Butternut squash pairs beautifully with spicy ginger in this rich and creamy soup. Try it topped with shaved fresh parmesan cheese as suggested here or with a swirl of heavy cream for a pretty presentation.
Ingredients
1 tablespoon unsalted butter
2 cups chopped onion
2 1⁄2 teaspoons kosher salt, divided
1 tablespoon + 1 teaspoon minced fresh ginger
1⁄4 teaspoons cinnamon
Pinch cayenne pepper
6 pounds whole butternut squash (approximately 14 cups cubed)
1 quart chicken stock
2 cups water
1⁄4 cup heavy cream
3⁄4 cup shaved parmesan cheese
Instructions
- Heat butter in a large soup pot or Dutch oven over medium-low heat. Add onion and 1 teaspoon salt and sauté, stirring frequently, for 10 minutes or until softened.
- Stir in ginger, cinnamon, and cayenne and cook for 1 minute. Add butternut squash, chicken stock, and water to pot. Increase heat to high and bring to a boil. reduce heat and simmer, covered, for approximately 30 minutes or until squash is extremely tender.
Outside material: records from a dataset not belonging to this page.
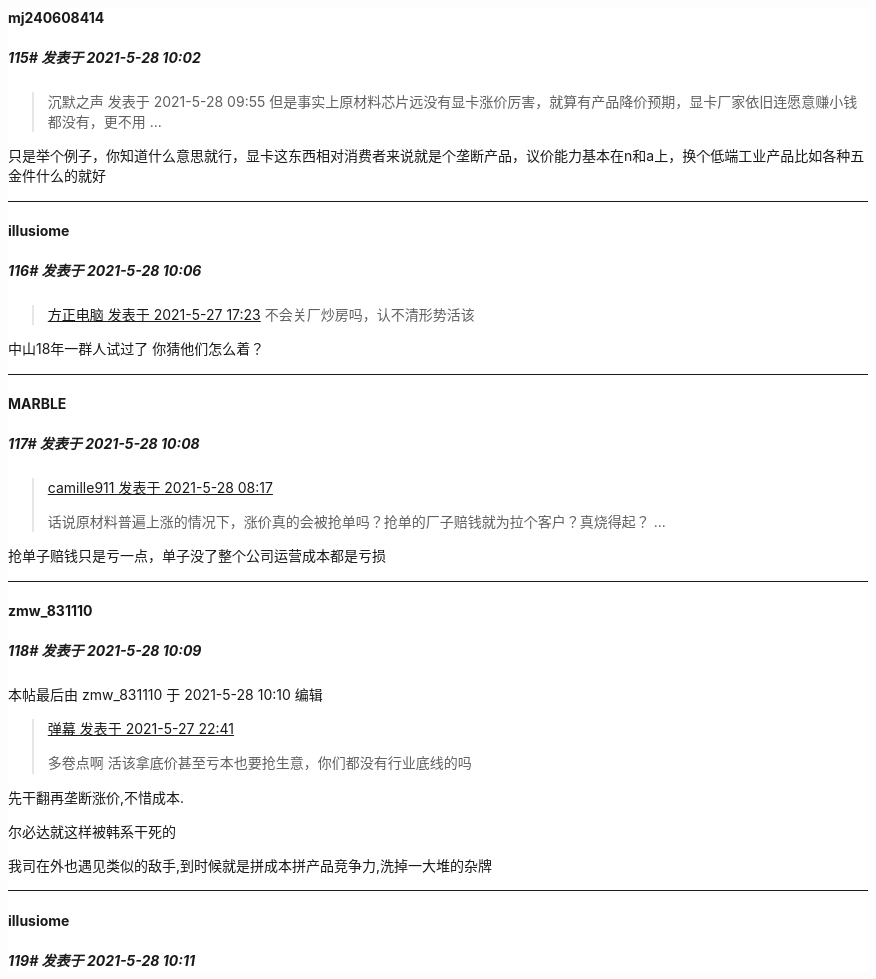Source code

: ####  mj240608414  
##### 115#       发表于 2021-5-28 10:02


<blockquote>沉默之声 发表于 2021-5-28 09:55
但是事实上原材料芯片远没有显卡涨价厉害，就算有产品降价预期，显卡厂家依旧连愿意赚小钱都没有，更不用 ...</blockquote>
只是举个例子，你知道什么意思就行，显卡这东西相对消费者来说就是个垄断产品，议价能力基本在n和a上，换个低端工业产品比如各种五金件什么的就好


*****

####  illusiome  
##### 116#       发表于 2021-5-28 10:06


<blockquote><a href="httphttps://bbs.saraba1st.com/2b/forum.php?mod=redirect&amp;goto=findpost&amp;pid=51390680&amp;ptid=2006433" target="_blank">方正电脑 发表于 2021-5-27 17:23</a>
不会关厂炒房吗，认不清形势活该</blockquote>
中山18年一群人试过了
你猜他们怎么着？


*****

####  MARBLE  
##### 117#       发表于 2021-5-28 10:08


<blockquote><a href="httphttps://bbs.saraba1st.com/2b/forum.php?mod=redirect&amp;goto=findpost&amp;pid=51395767&amp;ptid=2006433" target="_blank">camille911 发表于 2021-5-28 08:17</a>

话说原材料普遍上涨的情况下，涨价真的会被抢单吗？抢单的厂子赔钱就为拉个客户？真烧得起？ ...</blockquote>
抢单子赔钱只是亏一点，单子没了整个公司运营成本都是亏损


*****

####  zmw_831110  
##### 118#       发表于 2021-5-28 10:09


 本帖最后由 zmw_831110 于 2021-5-28 10:10 编辑 
<blockquote><a href="httphttps://bbs.saraba1st.com/2b/forum.php?mod=redirect&amp;goto=findpost&amp;pid=51393866&amp;ptid=2006433" target="_blank">弹幕 发表于 2021-5-27 22:41</a>

多卷点啊 活该拿底价甚至亏本也要抢生意，你们都没有行业底线的吗</blockquote>
先干翻再垄断涨价,不惜成本.

尔必达就这样被韩系干死的

我司在外也遇见类似的敌手,到时候就是拼成本拼产品竞争力,洗掉一大堆的杂牌


*****

####  illusiome  
##### 119#       发表于 2021-5-28 10:11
- Add cream and remaining 1 1⁄2 teaspoons salt to pot. Working in batches, carefully puree soup in blender (or use an immersion blender directly in the pot).
- Ladle bisque into soup bowls, garnish each bowl with 1 tablespoon parmesan shavings, and serve.
- NoTE: A sharp peeler works well for making parmesan curls. Can be made up to 4 days ahead and reheated when ready to serve. Leftovers freeze well.
- Use a microplane to make quick work of mincing fresh ginger. In a pinch use bottled minced ginger and pre-cut butternut squash cubes. If you like your soup thicker simply omit the additional 2 cups of water when preparing.
Notes
A sharp peeler works well for making parmesan curls. Can be made up to 4 days ahead and reheated when ready to serve. Leftovers freeze well. Use a microplane to make quick work of mincing fresh ginger. In a pinch use bottled minced ginger and pre-cut butternut squash cubes. If you like your soup thicker simply omit the additional 2 cups of water when preparing.






This looks so yummy… I think I will substitute vegetable stock instead of chicken to make it vegetarian. A wonderful fall soup!
I have been thinking about a soup like this for a while, so I was really glad to see this! Thank you.
Great idea, Nadine — please let us know how it works out!